In a shocking reversal of their much-maligned policy walk back, Ticketmaster has announced it will issue refunds for more than 18,000 events postponed due to the novel coronavirus pandemic. According to Billboard, starting May 1, once postponed shows announce the rescheduled dates, fans will begin to receive e-mails from Ticketmaster to initiate a full refund. Fans will then have 30 days to request a refund; otherwise, their ticket will be good for the rescheduled date. Ticketmaster parent company, Live Nation Entertainment, will also offer fans an option to receive credit for future shows as well as the opportunity to donate their tickets. This is a partial reversal of policy that had fans outraged, considering Ticketmaster’s long history of defrauding the fans and paying billions in refunds and credits.
“For cancelled shows, refunds will be automatically processed within 30 days, unless fans voluntarily opt into other programs,” a statement from the company reads. “Live Nation venues will offer fans an option to receive a 150% credit for the value of their tickets to be used for a future Live Nation show. Fans will also be able to donate the proceeds of their refund to a charity to give concert tickets to health care workers, with Live Nation matching ticket donations.”
Ticketmaster has reportedly canceled or postponed 30,000 events, totaling $2 billion in ticket sales.
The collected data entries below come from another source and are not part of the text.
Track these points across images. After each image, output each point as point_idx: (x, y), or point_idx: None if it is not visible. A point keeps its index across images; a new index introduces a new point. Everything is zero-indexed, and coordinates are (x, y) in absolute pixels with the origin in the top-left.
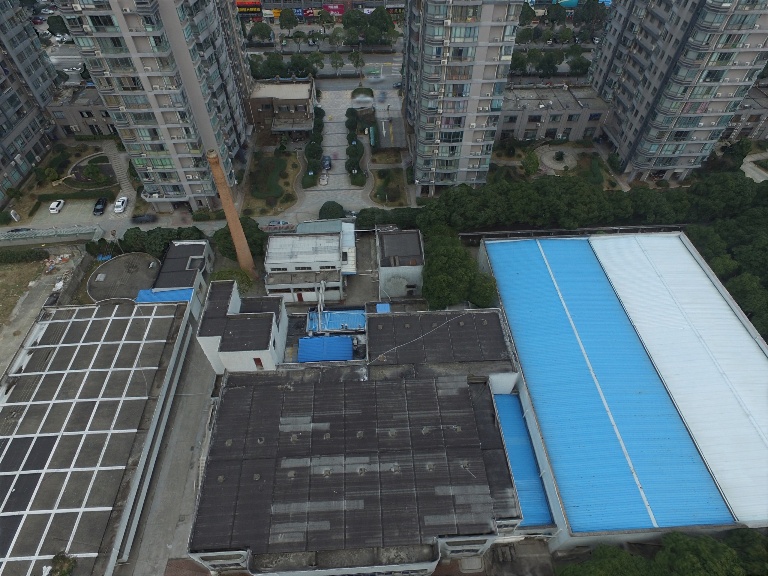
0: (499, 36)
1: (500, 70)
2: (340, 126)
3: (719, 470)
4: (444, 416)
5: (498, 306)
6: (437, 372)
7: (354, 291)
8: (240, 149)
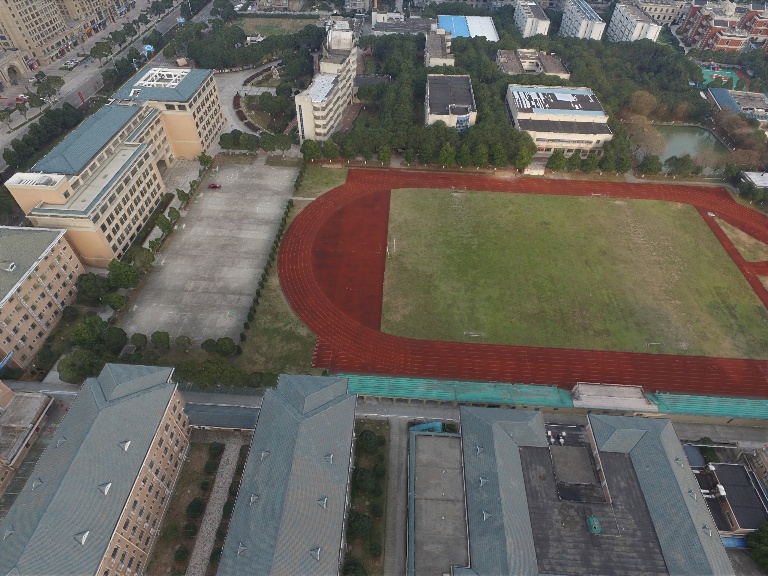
0: None
1: None
2: (401, 3)
3: (472, 37)
4: None
5: (437, 21)
6: None
7: None
8: None
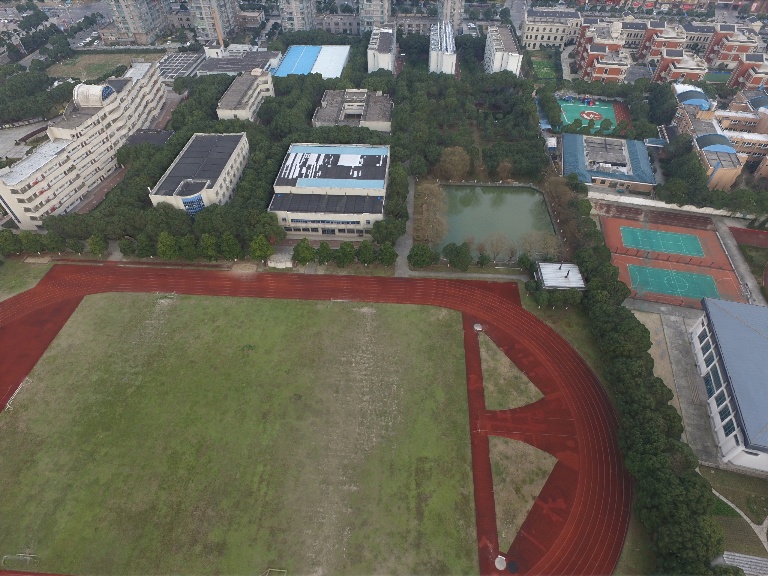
0: None
1: None
2: None
3: None
4: None
5: None
6: None
7: None
8: (231, 30)
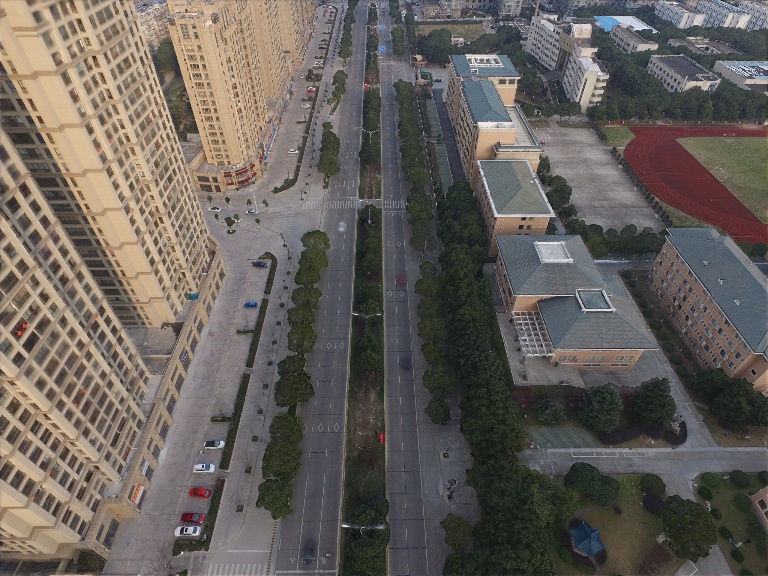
0: None
1: None
2: None
3: None
4: None
5: None
6: None
7: None
8: None
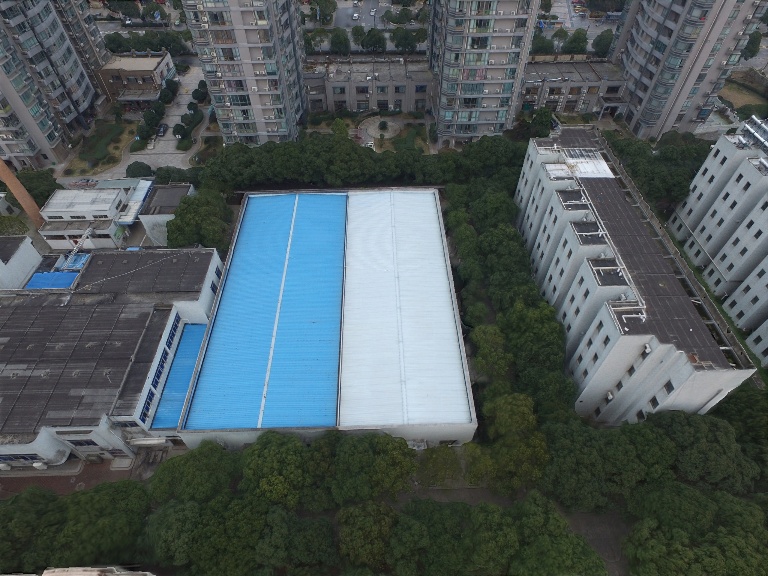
0: (249, 1)
1: (261, 34)
2: None
3: (347, 386)
4: (113, 334)
5: (226, 249)
6: (132, 300)
7: (134, 241)
8: (79, 116)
There are currently another 25,000 events still scheduled to take place through the end of 2020.
A Wisconsin man recently sued StubHub — the biggest marketplace for ticket resales — because the company dropped its refund policy, offering instead to issue coupons worth 120% of the purchase price in lieu of refunds.
Last month, S&P Global indicated that it is considering a serious downgrade of Ticketmaster’s parent company, Live Nation, after taking on about $3.3 billion in long-term debt last year. “While the extent and duration of the impact on the live events industry are uncertain, we believe Live Nation Entertainment Inc.’s operating performance could be hurt by the growing number of postponed events, lower-than-expected attendance, or any future cancellations,” S&P Global said.
There is little indication as to when we might get the coronavirus under control to the extent that public gatherings and normal business can resume. Even some of the more conservative estimates say certain areas may be locked down until the end of the summer and possibly into the fall.
Last weekend, Dr. Ezekiel “Zeke” Emanuel, a special adviser to the director general of the World Health Organization, told The New York Times that he doesn’t anticipate it to be safe to return to concerts, sporting events and other mass public gatherings for another 18 months.